Text block
# # #

# Installation of X11 --> x11 library missing



## EastPipe82 (Jan 8, 2023)

During installation of X11 via ports I get the message "xorg-7.7_3 depends on package:  xorg-libraries>0 - not found".

Why is the system not asking s.th. something like "Should I install the missing package xy?" and which package should be installed in my case?


Thank's for helping!


----------



## Alain De Vos (Jan 8, 2023)

Update  your /usr/ports directory.
Which command  did you used ?


----------



## EastPipe82 (Monday at 4:26 PM)

I used make install clean in /usr/ports/x11/xorg/


----------



## Alain De Vos (Monday at 9:53 PM)

That does not update the ports directory.


----------



## EastPipe82 (Tuesday at 10:08 AM)

EastPipe82 said:


> I used make install clean in /usr/ports/x11/xorg/


Sorry, I meant I used this command for installing X11.
For updating my ports I used:

 portsnap fetch
 portsnap extract
(later: portsnap fetch update)

Thank's Alain, after updating my ports the installation continues very well!


----------



## VladiBG (Tuesday at 10:35 AM)

You can use `portsnap auto` it's same as fetch / extract combined in one command.


----------

# # #

Exercise prompt
In the forum thread, which single command does VladiBG say combines portsnap fetch and extract? Base the answer on the forum thread alone.

[Stored data]
# # #

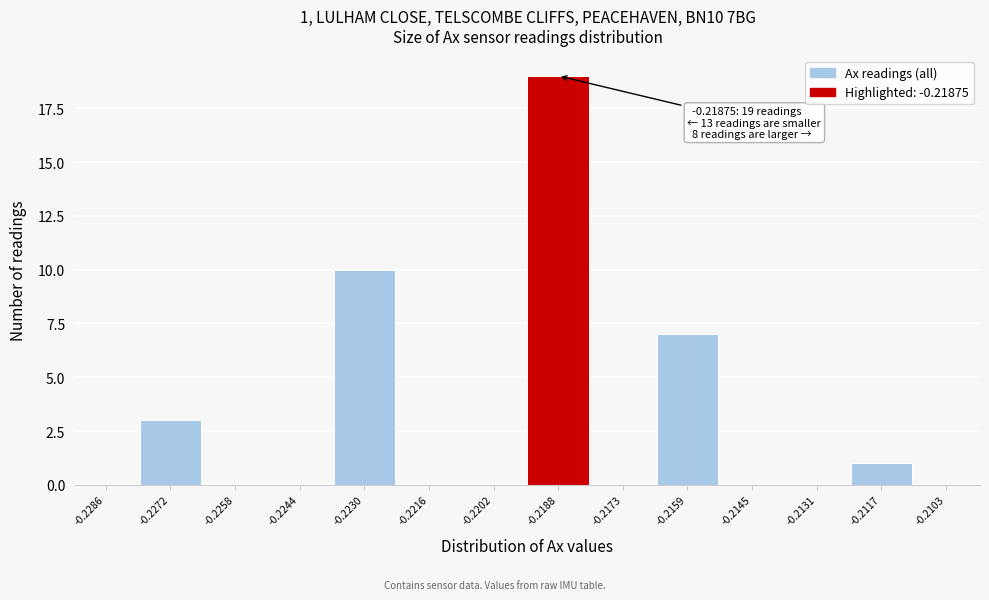

Reading right to left, what are all the values shown in this chart?

-0.2103=0	-0.2117=1	-0.2131=0	-0.2145=0	-0.2159=7	-0.2173=0	-0.2188=19	-0.2202=0	-0.2216=0	-0.2230=10	-0.2244=0	-0.2258=0	-0.2272=3	-0.2286=0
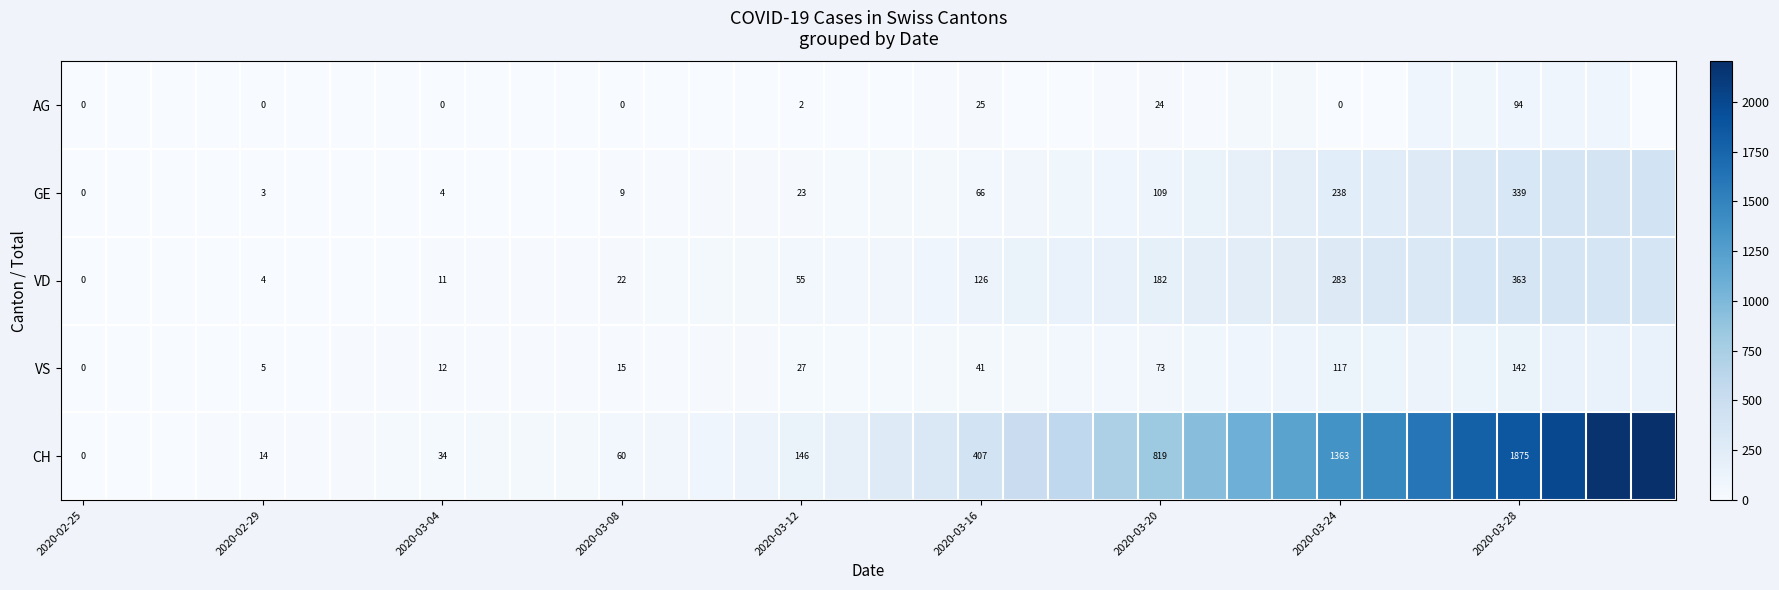

What is the total value across all series at 2020-03-12?

253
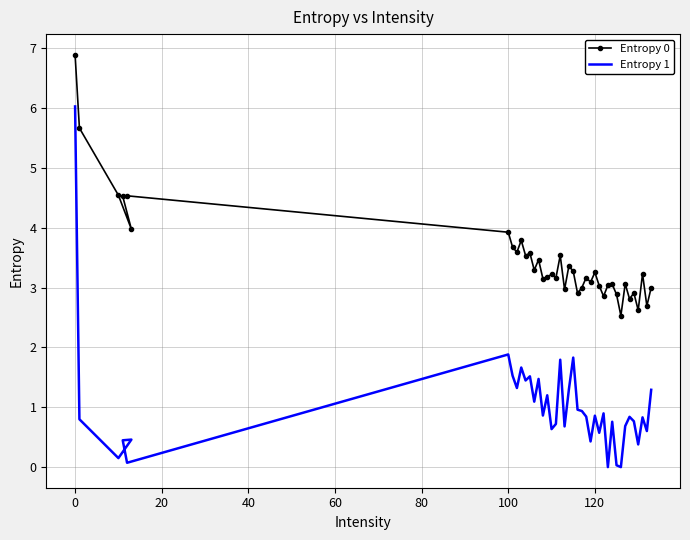

Reading left to right, extract all data points from this chart.

Entropy 0: 6.9	5.7	4.5	4.0	4.5	4.5	3.9	3.7	3.6	3.8	3.5	3.6	3.3	3.5	3.1	3.2	3.2	3.2	3.5	3.0	3.4	3.3	2.9	3.0	3.2	3.1	3.3	3.0	2.9	3.0	3.1	2.9	2.5	3.1	2.8	2.9	2.6	3.2	2.7	3.0
Entropy 1: 6.0	0.8	0.2	0.5	0.4	0.1	1.9	1.5	1.3	1.7	1.4	1.5	1.1	1.5	0.9	1.2	0.6	0.7	1.8	0.7	1.3	1.8	1.0	0.9	0.8	0.4	0.9	0.6	0.9	0.0	0.8	0.0	0.0	0.7	0.8	0.8	0.4	0.8	0.6	1.3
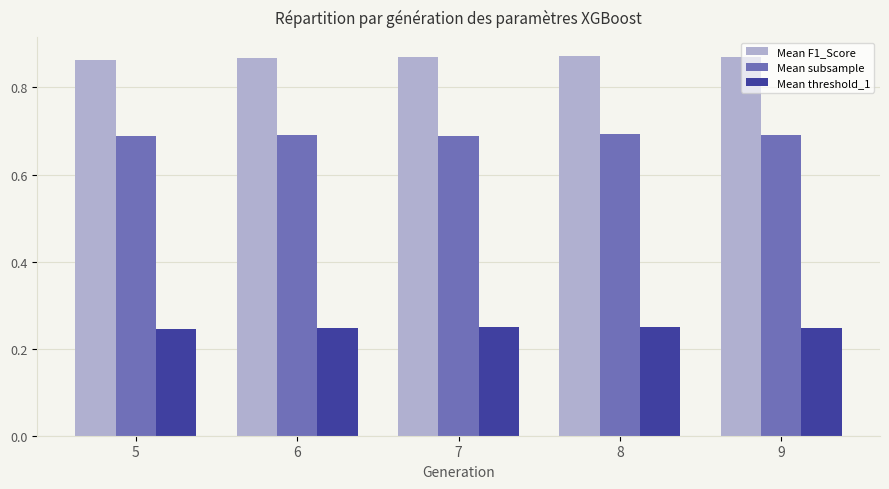

Rank the series at 6 from lowest to highest value.

Mean threshold_1, Mean subsample, Mean F1_Score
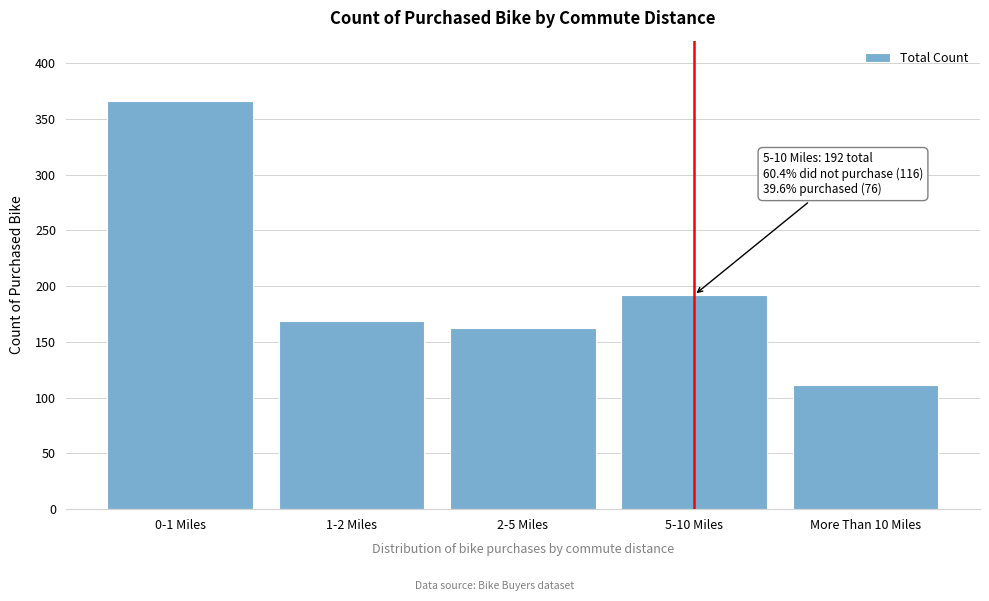

Reading right to left, extract all data points from this chart.

111	192	162	169	366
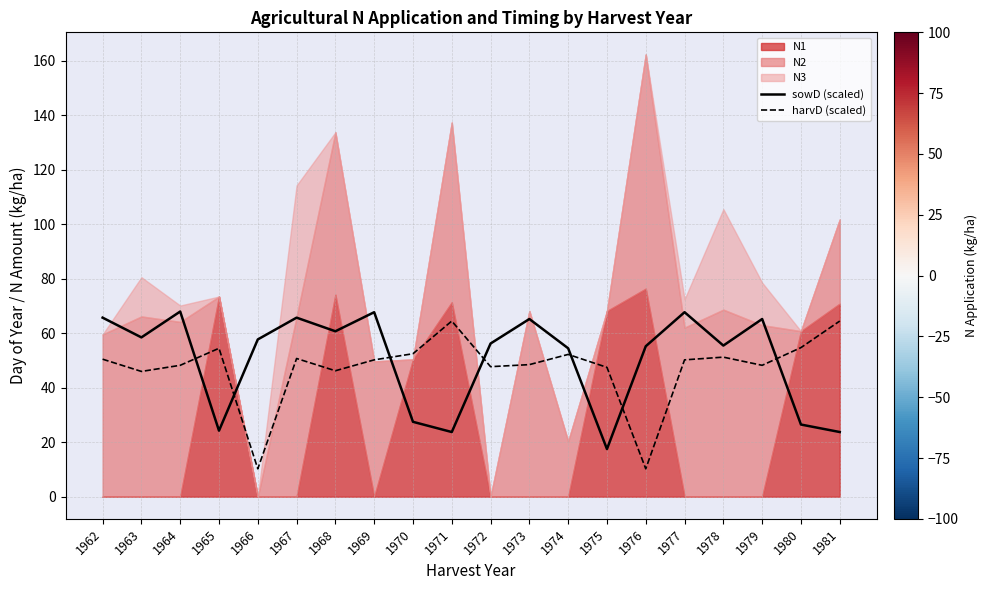

Reading right to left, extract all data points from this chart.

sowD (scaled): 1981=23.8	1980=26.5	1979=65.2	1978=55.5	1977=67.8	1976=55.2	1975=17.5	1974=54.5	1973=65.2	1972=56.2	1971=23.8	1970=27.5	1969=67.8	1968=60.8	1967=65.8	1966=57.8	1965=24.2	1964=68.0	1963=58.5	1962=65.8
harvD (scaled): 1981=64.5	1980=54.8	1979=48.2	1978=51.2	1977=50.2	1976=10.2	1975=47.5	1974=52.2	1973=48.5	1972=47.8	1971=64.5	1970=52.5	1969=50.2	1968=46.2	1967=50.8	1966=10.2	1965=54.5	1964=48.2	1963=46.0	1962=50.5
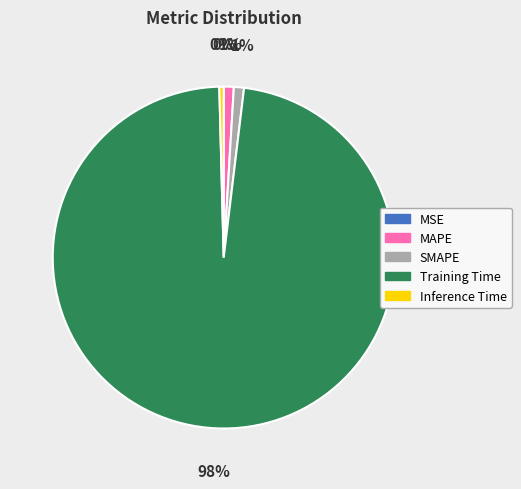

True or false: MAPE accounts for 11% of the total.

False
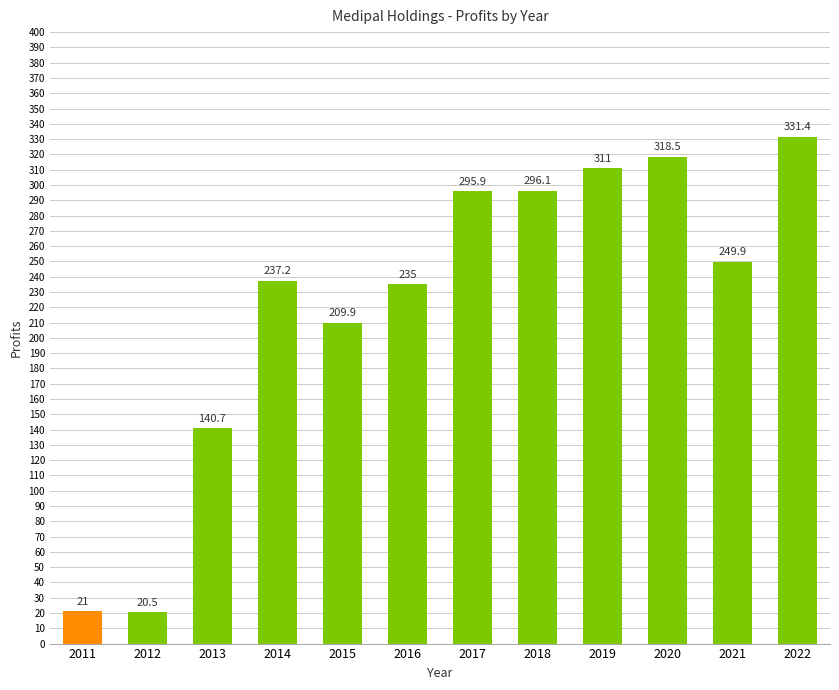

Between 2018 and 2020, which is larger?

2020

# # #

Output for this task
portsnap auto